Le taux d’ensemble est néanmoins resté le même, à 7,9%. Les 16-24 ans ont été les plus frappés, représentant à eux seuls 66.000 nouveaux inscrits et 965.000 chômeurs au total, un nouveau record depuis le début de la compilation de ces statistiques en 1992. Plus d’un jeune sur cinq (20,5%) sur le marché du travail se trouve désormais sans emploi.

Le chômage des femmes a quant à lui atteint un record depuis 1997.

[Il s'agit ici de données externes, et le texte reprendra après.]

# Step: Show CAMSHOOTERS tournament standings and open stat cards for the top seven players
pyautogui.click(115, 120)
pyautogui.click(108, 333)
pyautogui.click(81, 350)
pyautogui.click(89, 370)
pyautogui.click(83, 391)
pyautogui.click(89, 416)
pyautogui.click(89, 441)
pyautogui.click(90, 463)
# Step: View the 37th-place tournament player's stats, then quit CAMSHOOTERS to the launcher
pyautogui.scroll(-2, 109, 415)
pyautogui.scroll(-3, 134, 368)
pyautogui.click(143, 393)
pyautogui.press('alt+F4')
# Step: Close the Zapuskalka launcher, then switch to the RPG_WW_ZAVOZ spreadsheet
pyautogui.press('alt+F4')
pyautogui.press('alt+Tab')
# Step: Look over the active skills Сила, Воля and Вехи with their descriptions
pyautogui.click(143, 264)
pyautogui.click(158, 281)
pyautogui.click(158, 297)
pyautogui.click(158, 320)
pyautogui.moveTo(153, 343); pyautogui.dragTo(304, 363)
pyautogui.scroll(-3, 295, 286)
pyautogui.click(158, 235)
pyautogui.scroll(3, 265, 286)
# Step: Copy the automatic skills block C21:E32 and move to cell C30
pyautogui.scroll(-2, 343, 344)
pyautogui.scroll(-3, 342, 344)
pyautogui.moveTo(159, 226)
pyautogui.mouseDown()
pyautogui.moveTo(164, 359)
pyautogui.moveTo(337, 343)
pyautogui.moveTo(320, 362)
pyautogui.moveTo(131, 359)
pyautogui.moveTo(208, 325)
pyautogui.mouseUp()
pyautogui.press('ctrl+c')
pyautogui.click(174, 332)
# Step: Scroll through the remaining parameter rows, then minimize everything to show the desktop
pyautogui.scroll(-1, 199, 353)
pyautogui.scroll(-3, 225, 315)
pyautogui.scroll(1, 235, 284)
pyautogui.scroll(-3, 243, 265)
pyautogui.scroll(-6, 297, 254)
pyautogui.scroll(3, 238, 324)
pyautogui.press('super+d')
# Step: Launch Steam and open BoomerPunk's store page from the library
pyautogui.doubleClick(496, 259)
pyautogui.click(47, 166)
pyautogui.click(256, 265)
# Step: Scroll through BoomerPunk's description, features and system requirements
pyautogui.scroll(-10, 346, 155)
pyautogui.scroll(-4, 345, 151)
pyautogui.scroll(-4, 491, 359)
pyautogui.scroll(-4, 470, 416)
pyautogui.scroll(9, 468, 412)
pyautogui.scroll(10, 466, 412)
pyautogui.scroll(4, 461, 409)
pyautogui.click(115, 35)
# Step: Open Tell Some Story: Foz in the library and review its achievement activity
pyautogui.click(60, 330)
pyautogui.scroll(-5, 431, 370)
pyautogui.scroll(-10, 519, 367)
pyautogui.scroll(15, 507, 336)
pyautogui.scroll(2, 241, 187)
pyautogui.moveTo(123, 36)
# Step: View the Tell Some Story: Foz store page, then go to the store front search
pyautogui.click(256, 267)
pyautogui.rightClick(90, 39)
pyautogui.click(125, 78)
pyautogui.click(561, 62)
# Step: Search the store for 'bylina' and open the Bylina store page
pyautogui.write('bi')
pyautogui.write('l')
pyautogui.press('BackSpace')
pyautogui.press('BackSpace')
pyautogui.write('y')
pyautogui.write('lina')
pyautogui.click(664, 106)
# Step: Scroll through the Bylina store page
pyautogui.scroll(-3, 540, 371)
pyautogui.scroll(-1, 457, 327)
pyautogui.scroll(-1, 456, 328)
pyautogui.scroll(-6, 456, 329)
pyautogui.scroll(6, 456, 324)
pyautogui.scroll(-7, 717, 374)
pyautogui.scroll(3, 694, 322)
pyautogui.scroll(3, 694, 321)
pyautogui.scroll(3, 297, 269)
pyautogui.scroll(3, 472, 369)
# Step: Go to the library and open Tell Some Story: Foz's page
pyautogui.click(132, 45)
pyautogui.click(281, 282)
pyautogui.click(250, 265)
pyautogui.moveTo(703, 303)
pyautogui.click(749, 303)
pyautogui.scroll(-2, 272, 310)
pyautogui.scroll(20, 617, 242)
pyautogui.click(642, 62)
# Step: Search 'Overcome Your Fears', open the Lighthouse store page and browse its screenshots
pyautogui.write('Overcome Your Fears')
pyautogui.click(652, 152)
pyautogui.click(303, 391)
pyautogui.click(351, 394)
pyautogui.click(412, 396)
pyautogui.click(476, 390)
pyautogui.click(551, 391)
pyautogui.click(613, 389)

L’évolution du chômage est scrutée avec une attention particulière alors que les coupes budgétaires sans précédent décidées par le gouvernement britannique commencent seulement à faire sentir leurs effets. Selon des prévisions officielles, le plan d’austérité du gouvernement du Premier ministre conservateur David Cameron devrait entraîner la disparition de 330.000 emplois publics sur quatre ans.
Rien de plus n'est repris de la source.